Up near the outrageous end is the appalling lack of recognition which our lords and masters pay to the essential contribution which our TAs and LSAs make to the life of a school, the students and the teachers. If someone were to put me in charge (and frankly, it baffles me every day that they haven't... (that's a joke btw)) I would start off by taking a long hard look at the teaching support staff in our schools and turn my mind to how to retain, reward and inspire these vital members of any school community.
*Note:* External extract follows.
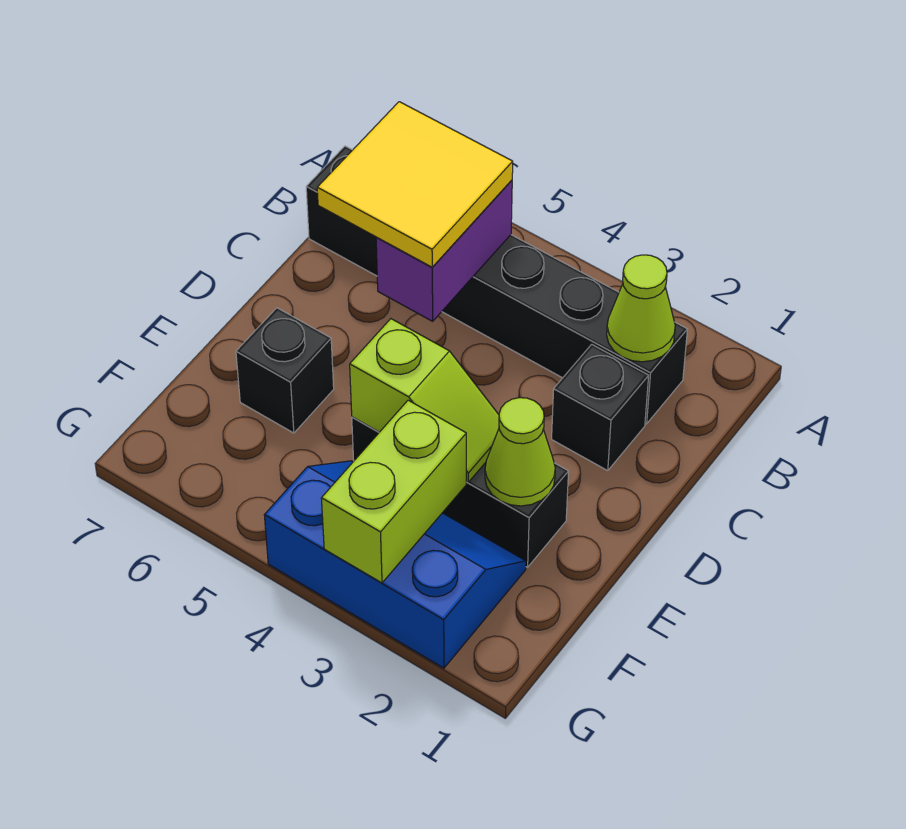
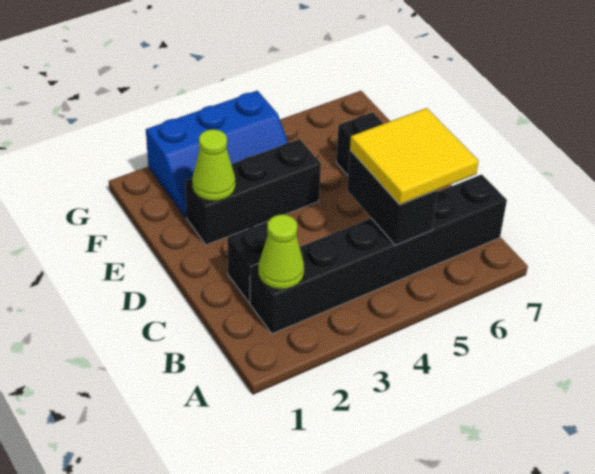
purple 1x2 brick [376,180,512,321] -> black 1x2 brick [347,150,437,245]
lime 1x2 slope [350,319,499,482] -> none
lime 1x2 brick [321,400,466,583] -> none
There is not nearly enough understanding among teachers in many schools of the extraordinary benefits of having these staff in their classrooms. I would argue that
but means that too often we lose a critical resource from our classrooms when these colleagues, fed up with low pay and high responsibility, sometimes grindingly hard, leave to take up some better-paid work.
Committed and conscientious colleagues work with our most challenging students, are required to do a job which is mentally and emotionally draining, are paid a pittance and don't see any chance for professional development which might indicate that they are valued, and so they leave.
The positive effect that these professionals have on the young people to whom they dedicate so much of their energy is wildly underestimated, and the negative impact of their departure can be catastrophic. We classroom teachers might be the subject specialists, and in possession of broad, and sometimes acute, classroom management skills. But the LSAs/TAs are the experts in the children, and their knowledge is vital to success in a classroom containing one, two or many challenging or challenged young people.
Often you will work in a particular class with a particular member of support staff. The nature of school life being what it is, you may not have much chance to plan with the LSA until the moment they walk into the door with the child, at which point you show them the book, what you're going to cover and what your priority is. Not enough time to talk about how best to enable the young person to engage with your material, to learn about the traumas or disappointments for THAT child on THAT day.
Finding time at the beginning of a school year to talk to LSAs and TAs about the students they know well and coming up with a plan to merge your skill-sets for the benefit of that child can save you a lot of time, aggravation and disruption in classroom if it helps you to avoid confrontations and/or upsets which will derail your lesson not just for that one child but for the whole class. In addition you can plan together how the TA or LSA's time can be best used to help you and the students in their care, which will make their job much more rewarding. A few minutes per child should do it, and it is so worthwhile.